The right-wing nationalist party National Rally (RN), led by Marine Le Pen and Jordan Bardella, was the winner of the first round of early legislative elections in France and projections indicate that for the first time it will be the party with the most seats in the National Assembly, after the second round, which will be held next Sunday (7).
However, this rise has been worrying the markets. In June, when the RN was the most voted party in the French elections for the European Parliament, which led President Emmanuel Macron to call early legislative elections, the Paris stock exchange fell, the euro depreciated against the dollar and negative assessments of French debt securities increased.
RN is not solely responsible for this fear, since the left-wing coalition New Popular Front, with its program of increasing public spending, came second in the first round of the legislative elections, on Sunday (30).
However, with populist and interventionist proposals, the RN’s economic platform, which has more chances of reaching the Executive (in the position of prime minister or president, if the political blockade is confirmed and Macron resigns), also causes concern.
“The prospect of the right-wing nationalist National Rally (RN) coming to government, a victory for the left-wing New Popular Front (NFP) alliance or the more likely scenario of a deadlocked parliament packed with fiscal populists has rattled investors, business leaders and France’s EU partners,” analysts Ben Hall and Ian Johnston wrote in the Financial Times.

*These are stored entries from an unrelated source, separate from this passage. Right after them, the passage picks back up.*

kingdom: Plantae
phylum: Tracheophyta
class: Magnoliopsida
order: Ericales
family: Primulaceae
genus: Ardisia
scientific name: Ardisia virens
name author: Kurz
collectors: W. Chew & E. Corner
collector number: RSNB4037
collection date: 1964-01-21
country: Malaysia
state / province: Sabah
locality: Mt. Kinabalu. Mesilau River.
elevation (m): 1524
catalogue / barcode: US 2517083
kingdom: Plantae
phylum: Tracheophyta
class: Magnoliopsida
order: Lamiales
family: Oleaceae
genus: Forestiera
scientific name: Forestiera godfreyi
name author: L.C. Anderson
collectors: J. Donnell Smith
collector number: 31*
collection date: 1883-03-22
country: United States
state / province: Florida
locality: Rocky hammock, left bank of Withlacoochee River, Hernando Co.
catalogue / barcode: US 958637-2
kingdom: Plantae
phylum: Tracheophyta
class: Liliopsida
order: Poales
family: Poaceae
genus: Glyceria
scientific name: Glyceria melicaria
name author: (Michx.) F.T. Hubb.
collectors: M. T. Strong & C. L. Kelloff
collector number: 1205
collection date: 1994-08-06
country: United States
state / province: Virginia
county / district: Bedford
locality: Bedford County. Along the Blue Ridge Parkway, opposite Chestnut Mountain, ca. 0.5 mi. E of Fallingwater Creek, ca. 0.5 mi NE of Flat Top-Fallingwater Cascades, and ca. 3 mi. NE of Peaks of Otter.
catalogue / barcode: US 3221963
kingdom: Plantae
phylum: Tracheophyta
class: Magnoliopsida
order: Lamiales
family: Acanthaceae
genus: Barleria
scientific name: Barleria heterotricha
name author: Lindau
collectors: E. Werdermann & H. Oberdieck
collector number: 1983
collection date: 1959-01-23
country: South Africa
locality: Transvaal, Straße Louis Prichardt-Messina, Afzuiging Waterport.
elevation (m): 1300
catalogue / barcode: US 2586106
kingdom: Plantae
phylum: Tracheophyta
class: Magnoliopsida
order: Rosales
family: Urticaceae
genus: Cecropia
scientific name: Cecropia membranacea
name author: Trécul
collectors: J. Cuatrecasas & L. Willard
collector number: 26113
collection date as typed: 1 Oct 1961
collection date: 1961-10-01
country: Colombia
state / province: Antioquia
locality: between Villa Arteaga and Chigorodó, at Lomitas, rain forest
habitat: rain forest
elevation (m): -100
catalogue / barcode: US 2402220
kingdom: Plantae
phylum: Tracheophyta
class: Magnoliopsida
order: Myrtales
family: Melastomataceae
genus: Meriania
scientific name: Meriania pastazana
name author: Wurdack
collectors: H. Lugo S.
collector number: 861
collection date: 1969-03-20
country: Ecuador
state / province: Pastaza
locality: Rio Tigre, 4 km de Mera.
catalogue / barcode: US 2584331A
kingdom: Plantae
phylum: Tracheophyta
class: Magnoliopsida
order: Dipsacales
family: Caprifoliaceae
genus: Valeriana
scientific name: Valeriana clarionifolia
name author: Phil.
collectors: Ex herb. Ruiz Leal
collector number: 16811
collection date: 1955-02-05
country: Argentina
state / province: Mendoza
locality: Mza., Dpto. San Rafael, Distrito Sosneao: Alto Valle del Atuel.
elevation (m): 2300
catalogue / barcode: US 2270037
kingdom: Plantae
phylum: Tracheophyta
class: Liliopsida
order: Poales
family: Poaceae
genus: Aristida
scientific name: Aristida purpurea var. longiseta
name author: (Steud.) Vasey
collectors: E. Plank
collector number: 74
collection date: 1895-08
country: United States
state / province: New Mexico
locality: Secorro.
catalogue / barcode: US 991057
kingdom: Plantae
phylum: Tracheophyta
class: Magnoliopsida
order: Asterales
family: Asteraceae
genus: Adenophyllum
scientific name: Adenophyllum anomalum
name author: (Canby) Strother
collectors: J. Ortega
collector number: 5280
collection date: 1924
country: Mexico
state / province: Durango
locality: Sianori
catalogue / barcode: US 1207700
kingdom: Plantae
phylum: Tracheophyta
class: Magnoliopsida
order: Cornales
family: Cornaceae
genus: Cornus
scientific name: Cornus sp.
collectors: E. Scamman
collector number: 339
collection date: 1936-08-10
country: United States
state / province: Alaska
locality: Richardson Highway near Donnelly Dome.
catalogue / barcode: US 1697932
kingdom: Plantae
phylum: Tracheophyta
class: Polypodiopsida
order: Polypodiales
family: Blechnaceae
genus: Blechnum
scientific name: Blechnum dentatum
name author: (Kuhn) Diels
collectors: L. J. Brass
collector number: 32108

Among the RN’s proposals are to encourage salary adjustments by exempting the amounts of these increases from employer contributions, up to the limits of 10% and three minimum wages; replacing the property tax created by Macron with a tax on total assets (which also includes deposits in current accounts, savings and investments, in addition to assets); and basing energy prices in France solely on that produced within the country, which, the party argues, would reduce the electricity bills of French households by 30% to 40%.
In addition, the RN wants to reverse the 2023 pension reform, enacted by Macron last year after weeks of massive protests and which raised the minimum retirement age in France from 62 to 64. The nationalist right plans to revert the cut-off age to 62 or even raise it to 60.
In 2022, when Le Pen lost the presidential election again to Macron (she had been defeated in 2017), the French think tank Institut Montaigne estimated that the economic policies she advocated would increase the country’s deficit by 101 billion euros per year.
Eulalia Rubio, senior researcher at the Jacques Delors Institute, said in an interview with the Politico website that, in addition to RN’s populist agendas, the party’s lack of administrative experience also scares the markets, which fear “incompetence or the lack of will to approve unpopular reforms” in a possible nationalist right-wing government.
“What generates uncertainty in the markets are the possible and abrupt fiscal and monetary changes. These are proposals that create a certain uncertainty for both investors and companies, who will always defend and prefer a stable, predictable economic environment,” said João Alfredo Nyegray, professor of international business and coordinator of the International Business Observatory at the Pontifical Catholic University of Paraná (PUCPR), in an interview with People’s Gazette.
“Le Pen’s party has been advocating the renegotiation of European treaties because, according to them, it is necessary for France to regain control over economic and monetary policies. Recently, they have even softened their stance on leaving the European Union, but there is still a very significant emphasis in these speeches on regaining national sovereignty, economic issues, although they are not 100% clear about what they mean by that,” he said.
Nyegray highlights that RN’s intention to change the pension reform is perhaps the biggest concern.
“When Le Pen talks about reversing the reform, which was already an intense struggle to pass, she accompanies this with talk of increasing public spending, financed, according to her, in part by reducing waste and fraud in social benefits. But she has not proven fraud on a scale that would allow the country to make up for a pension deficit,” he said.
Nyegray believes, however, that in a possible RN Executive, the party will be able to adapt and leave interventionist and populist agendas behind.
“If Le Pen becomes president, when she sits in the top chair at the Elysee Palace, she will likely have a reality check on what can and cannot be done, both in terms of economic viability and the economic organizations of the eurozone itself,” he predicted.